Muir, 67, one of the most experienced members of Premier Rodney MacDonald’s cabinet, announced earlier this week he won’t re-offer in the next provincial election.

“I think there’s a time for everything, and it’s time for me to do something different,” Muir, currently minister responsible for Service Nova Scotia and municipal relations, told Metro News in a recent interview.

His wife’s already starting up his retirement to-do list.

“One of the things she talked about was cleaning out the basement,” Muir laughed.

Muir was elected in 1998, part of John Hamm’s third-place Tory caucus. In the 1999 election, the Hamm Tories unexpectedly swept the Russell McLellan Liberals out of office, and Muir became health minister.

It wasn’t an easy job. In 1999, paramedics went on strike for 18 hours, and in 2001, the Hamm government introduced Bill 68, designed to prevent nurses and other health-care workers from striking.

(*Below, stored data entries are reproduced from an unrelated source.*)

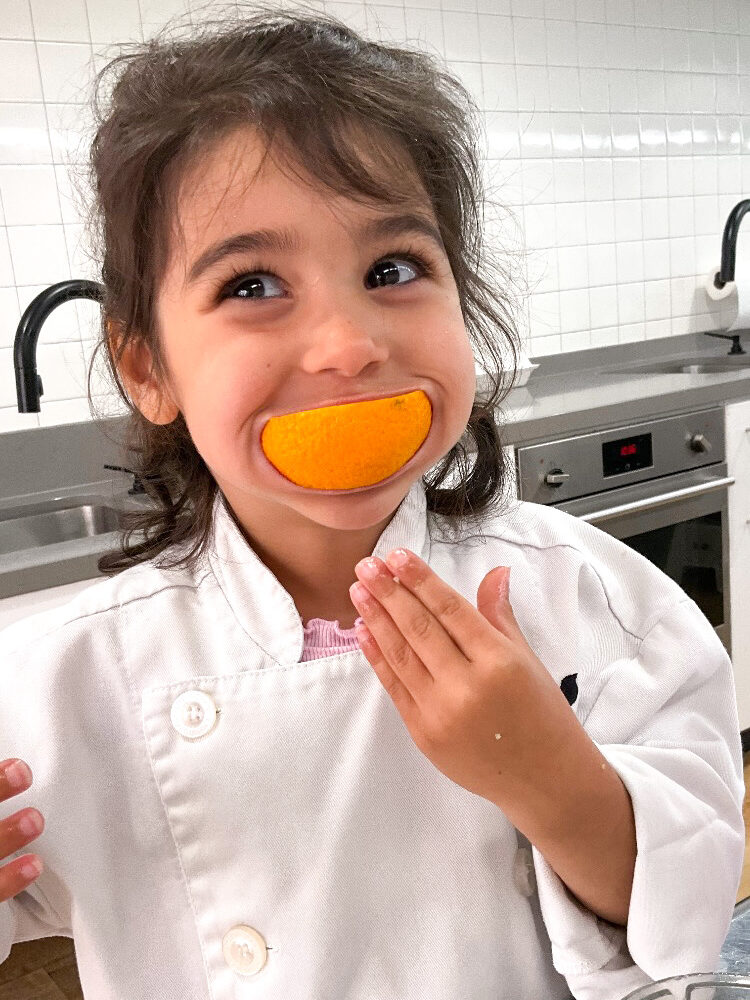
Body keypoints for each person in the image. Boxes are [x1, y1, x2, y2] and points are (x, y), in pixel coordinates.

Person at [0, 7, 744, 1000]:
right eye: (255, 282)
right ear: (148, 366)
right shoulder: (66, 677)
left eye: (392, 270)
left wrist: (547, 775)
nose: (349, 342)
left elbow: (690, 906)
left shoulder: (590, 598)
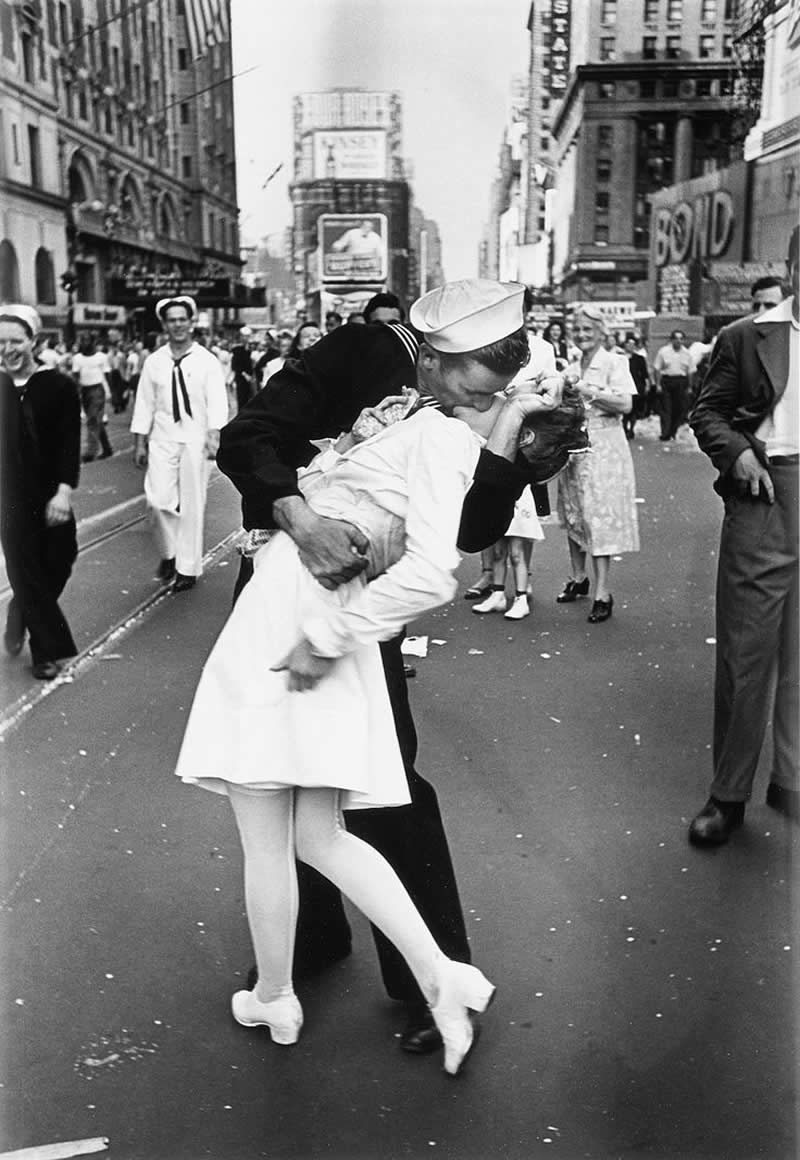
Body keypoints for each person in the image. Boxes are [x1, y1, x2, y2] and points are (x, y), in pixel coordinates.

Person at [177, 317, 586, 1072]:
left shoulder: (462, 423)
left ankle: (403, 978)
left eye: (500, 394)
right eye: (477, 387)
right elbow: (249, 437)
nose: (482, 400)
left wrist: (507, 454)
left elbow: (461, 541)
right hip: (308, 581)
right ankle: (336, 961)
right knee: (314, 819)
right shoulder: (367, 352)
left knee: (354, 794)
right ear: (432, 354)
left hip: (338, 607)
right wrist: (300, 518)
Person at [687, 226, 799, 845]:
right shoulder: (746, 337)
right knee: (746, 658)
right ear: (793, 267)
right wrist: (738, 455)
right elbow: (707, 411)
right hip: (766, 494)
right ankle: (727, 796)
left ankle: (792, 780)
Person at [0, 305, 81, 680]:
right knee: (25, 567)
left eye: (16, 340)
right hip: (7, 497)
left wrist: (64, 492)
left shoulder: (59, 386)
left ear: (34, 341)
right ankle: (46, 652)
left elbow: (68, 442)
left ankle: (20, 611)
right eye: (1, 342)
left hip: (49, 492)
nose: (8, 348)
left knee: (61, 559)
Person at [130, 296, 229, 592]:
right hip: (162, 438)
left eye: (182, 319)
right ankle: (169, 554)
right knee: (157, 501)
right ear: (164, 325)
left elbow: (217, 401)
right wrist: (139, 442)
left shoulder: (206, 360)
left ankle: (187, 567)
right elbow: (144, 403)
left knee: (192, 504)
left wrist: (214, 435)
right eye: (172, 320)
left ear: (191, 322)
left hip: (195, 439)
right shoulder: (154, 361)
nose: (178, 325)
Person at [555, 304, 640, 623]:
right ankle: (579, 578)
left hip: (605, 448)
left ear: (602, 332)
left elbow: (625, 403)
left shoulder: (615, 362)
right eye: (577, 329)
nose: (581, 335)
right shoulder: (572, 363)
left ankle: (603, 592)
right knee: (574, 513)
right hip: (574, 447)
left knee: (599, 517)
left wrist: (584, 390)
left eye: (587, 329)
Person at [71, 336, 113, 461]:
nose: (85, 343)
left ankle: (90, 452)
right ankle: (107, 448)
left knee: (93, 419)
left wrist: (109, 391)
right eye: (83, 341)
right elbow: (75, 375)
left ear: (94, 342)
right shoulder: (77, 358)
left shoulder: (101, 357)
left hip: (97, 390)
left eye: (87, 341)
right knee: (96, 420)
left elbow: (107, 374)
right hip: (85, 390)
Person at [653, 329, 693, 441]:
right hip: (667, 381)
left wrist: (690, 387)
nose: (679, 341)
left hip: (681, 382)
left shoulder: (687, 353)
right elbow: (657, 368)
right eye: (676, 339)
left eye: (681, 339)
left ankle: (673, 431)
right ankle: (665, 433)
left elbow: (690, 371)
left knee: (679, 408)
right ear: (671, 340)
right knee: (666, 408)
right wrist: (658, 385)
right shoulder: (663, 351)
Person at [622, 334, 650, 440]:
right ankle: (624, 427)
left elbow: (644, 373)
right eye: (629, 344)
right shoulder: (620, 358)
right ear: (625, 345)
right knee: (625, 410)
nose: (631, 346)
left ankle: (632, 428)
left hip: (637, 386)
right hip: (623, 387)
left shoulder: (639, 358)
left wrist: (647, 385)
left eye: (633, 344)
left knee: (634, 409)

Muir has also been education minister. Now, as Service Nova Scotia minister, he wears criticism for the province’s gas-price regulation system.

E-mail has drastically changed the way people interact with government during the last decade, he told Metro. When he started, most correspondence was written; today, people send angry e-mails when they’re upset, and often expect an instant response.

“The more government does for people, in some ways, the more people expect it to do.”

The hardest part of being in government, Muir said, has been having to hold his tongue. But he’s enjoyed the chance to help constituents, and he’s particularly proud of helping to secure a new hospital for Truro-Bible Hill.

“You have people who come into your office who need help, and sometimes you’re able to solve their problem. That feels good.”

A provincial election is widely expected this year.